Records for the task:
------------------------------------------------
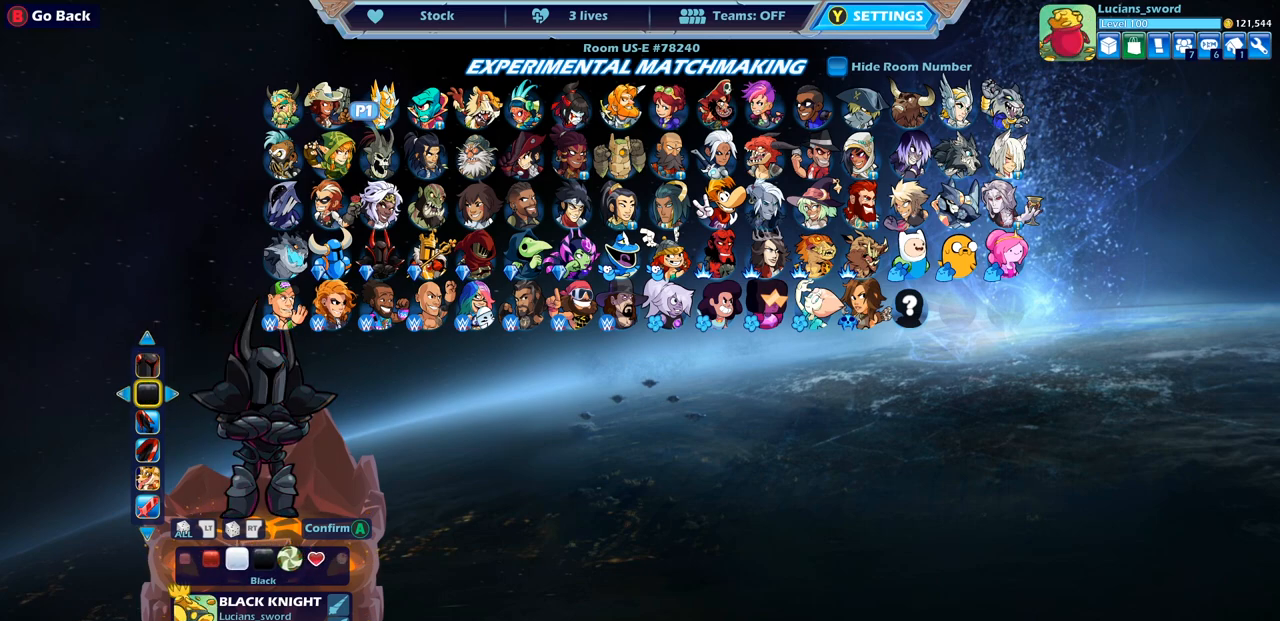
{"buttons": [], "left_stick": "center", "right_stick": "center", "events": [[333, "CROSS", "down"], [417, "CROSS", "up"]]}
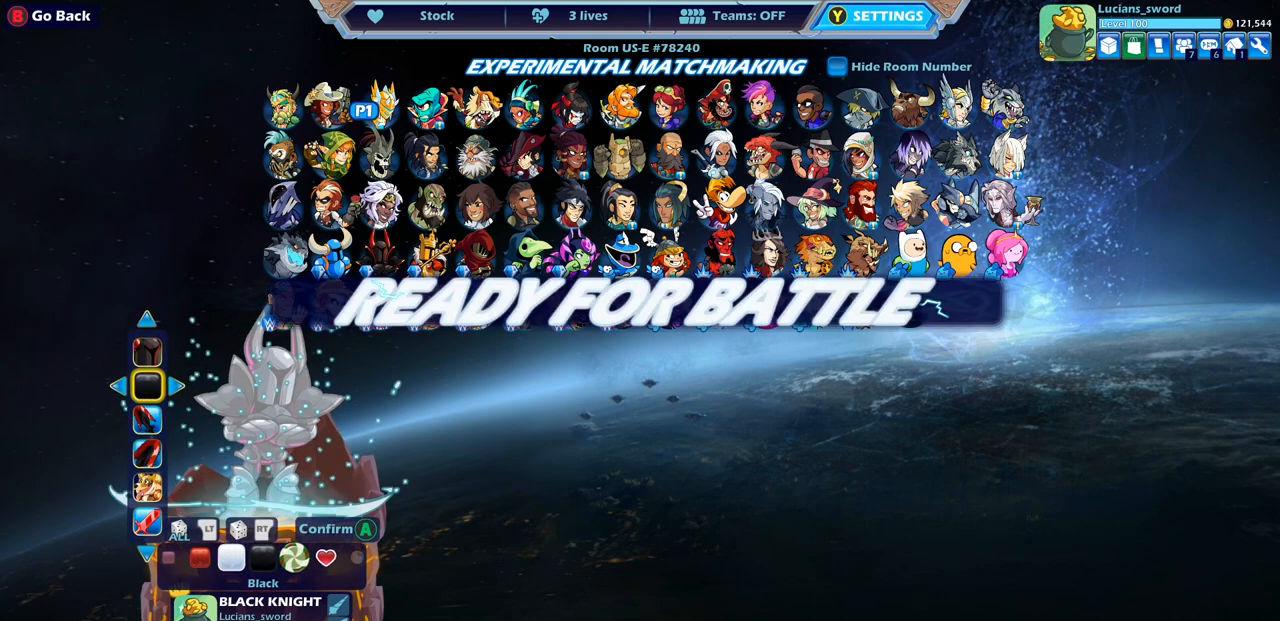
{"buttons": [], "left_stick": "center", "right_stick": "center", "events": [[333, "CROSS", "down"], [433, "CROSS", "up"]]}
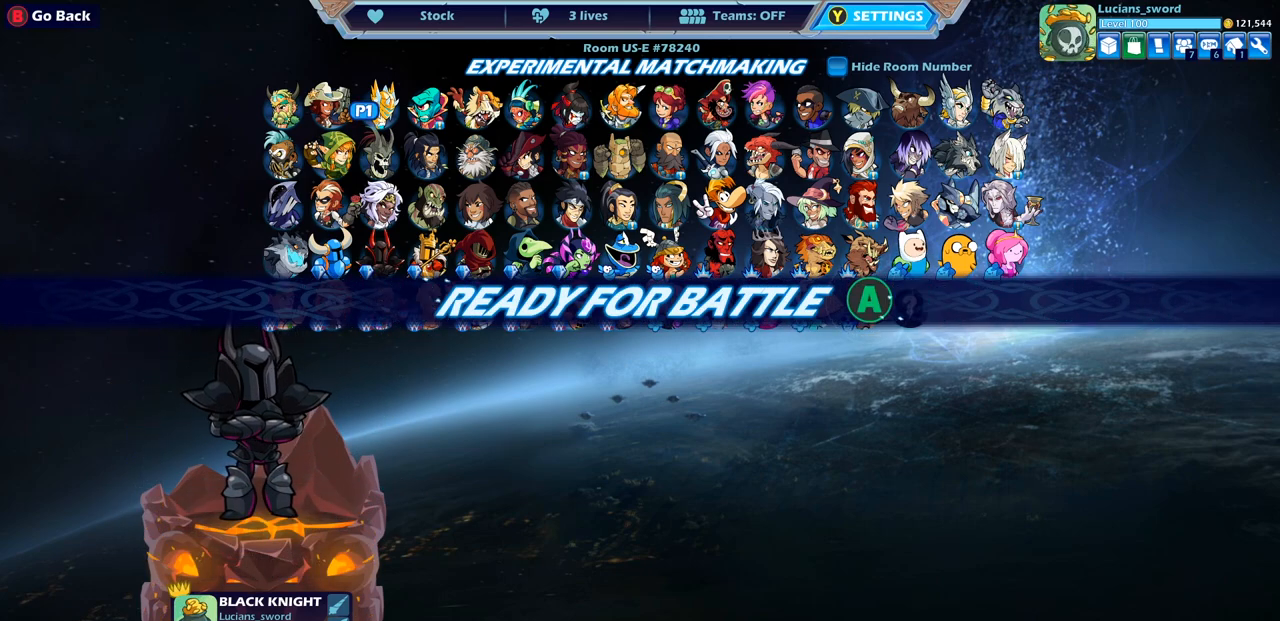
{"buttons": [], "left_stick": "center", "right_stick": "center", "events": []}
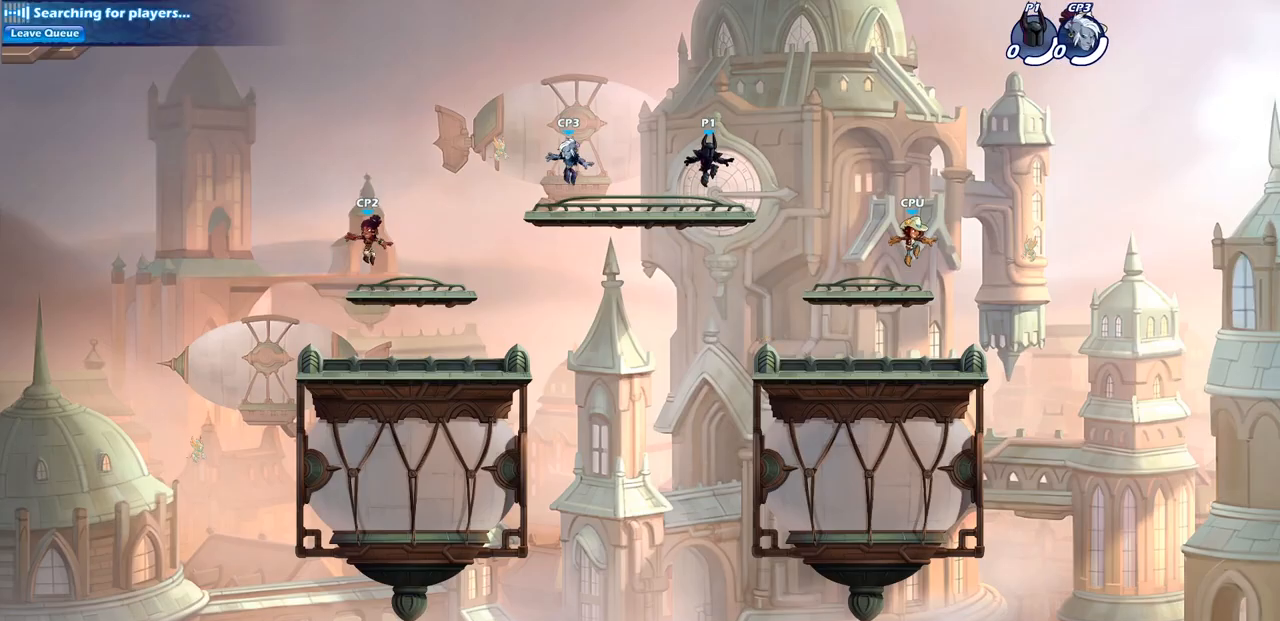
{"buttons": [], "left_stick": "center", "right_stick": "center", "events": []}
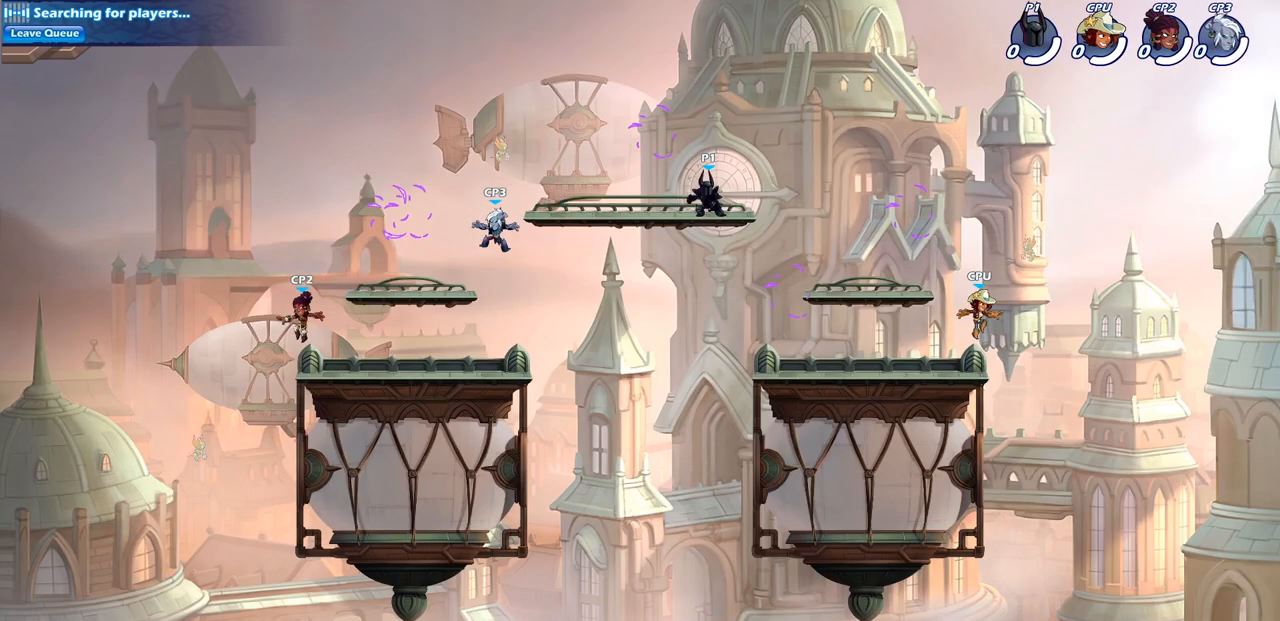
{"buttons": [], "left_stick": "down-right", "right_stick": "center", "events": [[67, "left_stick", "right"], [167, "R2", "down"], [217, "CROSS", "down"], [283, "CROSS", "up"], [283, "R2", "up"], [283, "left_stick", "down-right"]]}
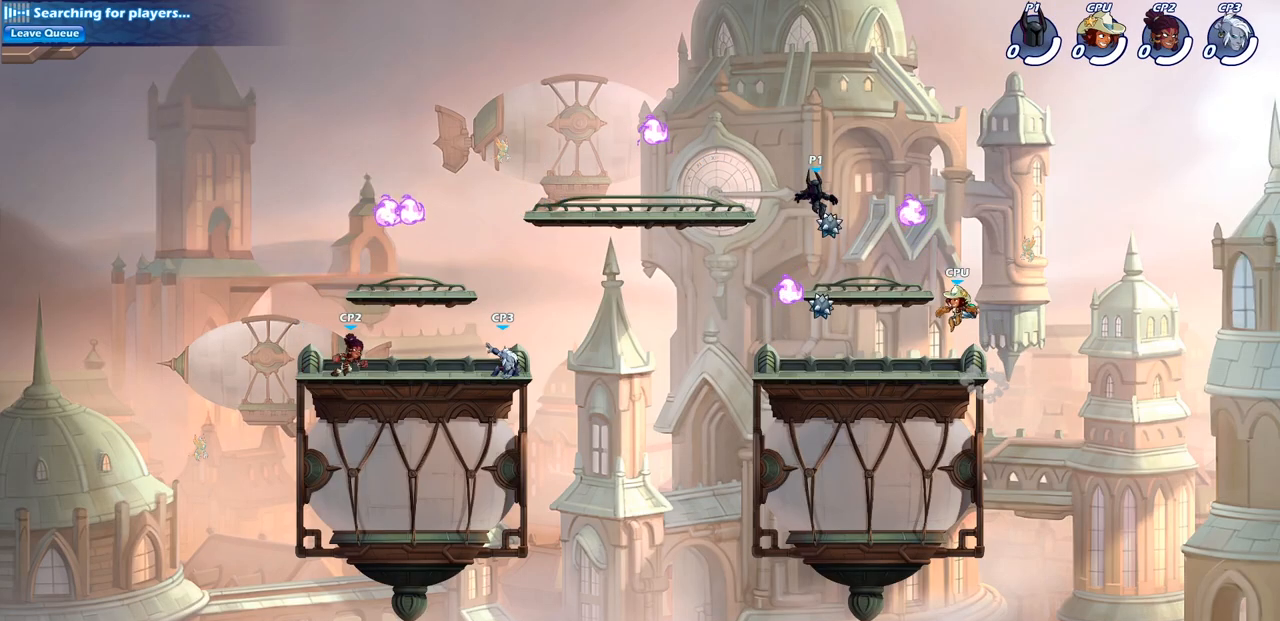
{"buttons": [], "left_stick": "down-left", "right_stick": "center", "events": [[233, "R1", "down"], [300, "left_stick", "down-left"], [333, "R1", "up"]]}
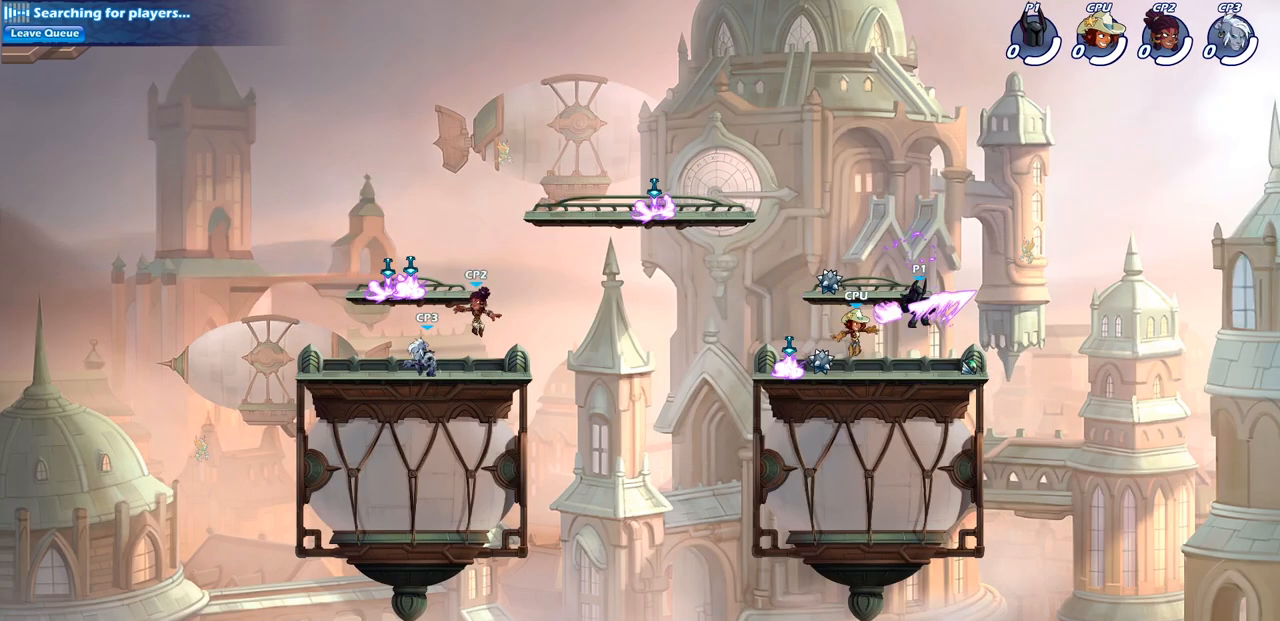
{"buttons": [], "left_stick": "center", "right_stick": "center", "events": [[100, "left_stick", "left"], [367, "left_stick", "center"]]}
------------------------------------------------
Report each line above that includes the string "CROSS".

{"buttons": [], "left_stick": "center", "right_stick": "center", "events": [[333, "CROSS", "down"], [417, "CROSS", "up"]]}
{"buttons": [], "left_stick": "center", "right_stick": "center", "events": [[333, "CROSS", "down"], [433, "CROSS", "up"]]}
{"buttons": [], "left_stick": "down-right", "right_stick": "center", "events": [[67, "left_stick", "right"], [167, "R2", "down"], [217, "CROSS", "down"], [283, "CROSS", "up"], [283, "R2", "up"], [283, "left_stick", "down-right"]]}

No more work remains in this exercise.